═════ Materials provided ═════
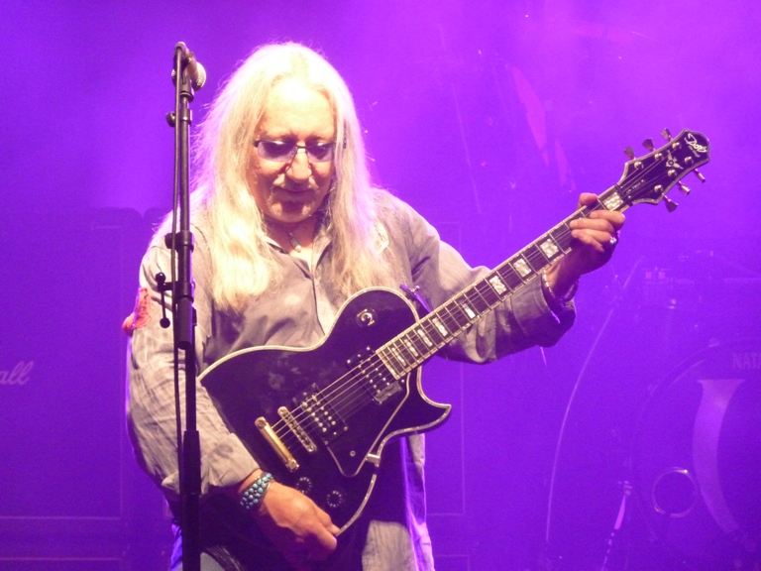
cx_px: 380
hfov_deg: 11.7
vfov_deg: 8.8
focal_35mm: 169
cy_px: 286
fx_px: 3715
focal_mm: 27.8
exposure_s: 1/80
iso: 800
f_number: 4.5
═════
Task to complete: Output every line of the records exactly, excluding all pictures.

Answer space:
cx_px: 380
hfov_deg: 11.7
vfov_deg: 8.8
focal_35mm: 169
cy_px: 286
fx_px: 3715
focal_mm: 27.8
exposure_s: 1/80
iso: 800
f_number: 4.5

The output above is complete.